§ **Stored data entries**
· · · ·
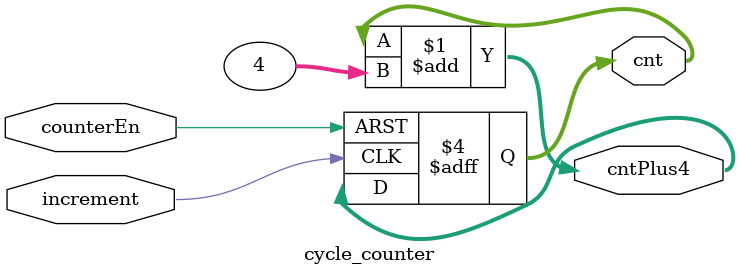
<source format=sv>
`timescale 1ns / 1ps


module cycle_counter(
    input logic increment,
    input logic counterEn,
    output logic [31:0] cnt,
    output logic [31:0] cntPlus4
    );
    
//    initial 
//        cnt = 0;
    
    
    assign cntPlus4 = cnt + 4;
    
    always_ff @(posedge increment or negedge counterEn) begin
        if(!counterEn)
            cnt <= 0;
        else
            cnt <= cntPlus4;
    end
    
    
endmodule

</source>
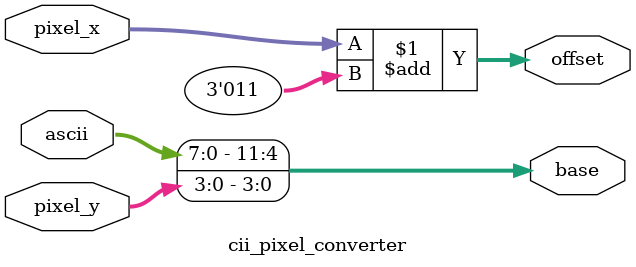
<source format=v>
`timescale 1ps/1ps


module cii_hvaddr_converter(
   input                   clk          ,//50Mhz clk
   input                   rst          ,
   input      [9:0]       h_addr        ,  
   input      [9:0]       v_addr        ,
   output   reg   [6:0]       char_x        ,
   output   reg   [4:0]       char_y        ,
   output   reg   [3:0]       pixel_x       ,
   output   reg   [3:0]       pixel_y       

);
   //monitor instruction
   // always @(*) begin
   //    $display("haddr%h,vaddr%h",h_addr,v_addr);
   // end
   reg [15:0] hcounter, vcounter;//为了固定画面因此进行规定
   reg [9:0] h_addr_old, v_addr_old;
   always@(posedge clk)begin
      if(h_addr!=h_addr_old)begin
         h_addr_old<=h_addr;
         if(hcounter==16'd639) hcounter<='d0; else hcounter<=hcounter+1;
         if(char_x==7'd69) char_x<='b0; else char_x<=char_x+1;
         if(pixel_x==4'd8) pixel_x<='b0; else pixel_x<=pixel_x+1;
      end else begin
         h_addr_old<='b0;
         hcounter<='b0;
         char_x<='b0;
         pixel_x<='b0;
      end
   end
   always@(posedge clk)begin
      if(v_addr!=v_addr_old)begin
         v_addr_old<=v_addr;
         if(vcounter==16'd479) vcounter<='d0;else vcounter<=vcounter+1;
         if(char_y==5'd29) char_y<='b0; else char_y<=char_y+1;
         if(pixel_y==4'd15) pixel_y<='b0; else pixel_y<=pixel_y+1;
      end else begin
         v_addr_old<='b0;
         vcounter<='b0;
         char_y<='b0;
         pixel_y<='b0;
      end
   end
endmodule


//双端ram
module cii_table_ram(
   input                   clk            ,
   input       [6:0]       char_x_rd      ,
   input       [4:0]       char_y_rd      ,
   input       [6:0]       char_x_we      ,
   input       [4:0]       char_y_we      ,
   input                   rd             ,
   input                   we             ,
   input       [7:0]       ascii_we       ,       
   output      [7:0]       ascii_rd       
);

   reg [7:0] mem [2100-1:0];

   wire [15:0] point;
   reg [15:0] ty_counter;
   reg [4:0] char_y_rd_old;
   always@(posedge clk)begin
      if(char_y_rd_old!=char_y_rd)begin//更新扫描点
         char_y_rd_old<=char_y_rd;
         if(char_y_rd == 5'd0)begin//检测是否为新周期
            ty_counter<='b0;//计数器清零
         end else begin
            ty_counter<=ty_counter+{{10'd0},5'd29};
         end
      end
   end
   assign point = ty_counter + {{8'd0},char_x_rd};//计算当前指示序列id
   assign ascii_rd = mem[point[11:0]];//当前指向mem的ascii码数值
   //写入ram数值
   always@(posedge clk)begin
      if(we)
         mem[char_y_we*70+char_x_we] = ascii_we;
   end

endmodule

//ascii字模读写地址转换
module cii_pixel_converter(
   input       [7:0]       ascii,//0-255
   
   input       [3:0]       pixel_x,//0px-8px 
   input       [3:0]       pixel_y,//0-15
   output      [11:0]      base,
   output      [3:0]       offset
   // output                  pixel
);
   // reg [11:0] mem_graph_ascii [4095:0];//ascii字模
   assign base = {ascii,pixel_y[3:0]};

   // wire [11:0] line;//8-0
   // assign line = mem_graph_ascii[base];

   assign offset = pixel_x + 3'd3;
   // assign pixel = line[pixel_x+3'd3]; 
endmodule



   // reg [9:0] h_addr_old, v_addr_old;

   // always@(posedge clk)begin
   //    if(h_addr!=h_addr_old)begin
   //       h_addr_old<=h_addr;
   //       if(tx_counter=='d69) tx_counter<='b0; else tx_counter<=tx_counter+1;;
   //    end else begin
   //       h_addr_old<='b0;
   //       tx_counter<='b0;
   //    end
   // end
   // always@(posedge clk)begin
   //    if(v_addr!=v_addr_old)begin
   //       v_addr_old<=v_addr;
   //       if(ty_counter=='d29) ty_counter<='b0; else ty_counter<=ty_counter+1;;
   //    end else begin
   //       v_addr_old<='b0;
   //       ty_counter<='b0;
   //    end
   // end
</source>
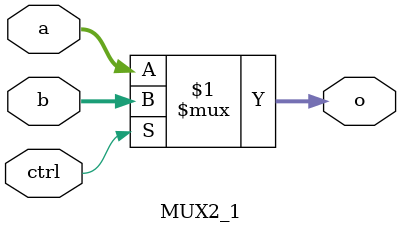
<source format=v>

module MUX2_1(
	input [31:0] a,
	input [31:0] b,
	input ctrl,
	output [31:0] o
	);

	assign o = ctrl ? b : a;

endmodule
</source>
· · · ·
§ **Problem requirements**
Wherever the word "output" appears in the records above, copy that line.

§ **Solution**
    output logic [31:0] cnt,
    output logic [31:0] cntPlus4
   output   reg   [6:0]       char_x        ,
   output   reg   [4:0]       char_y        ,
   output   reg   [3:0]       pixel_x       ,
   output   reg   [3:0]       pixel_y       
   output      [7:0]       ascii_rd       
   output      [11:0]      base,
   output      [3:0]       offset
   // output                  pixel
	output [31:0] o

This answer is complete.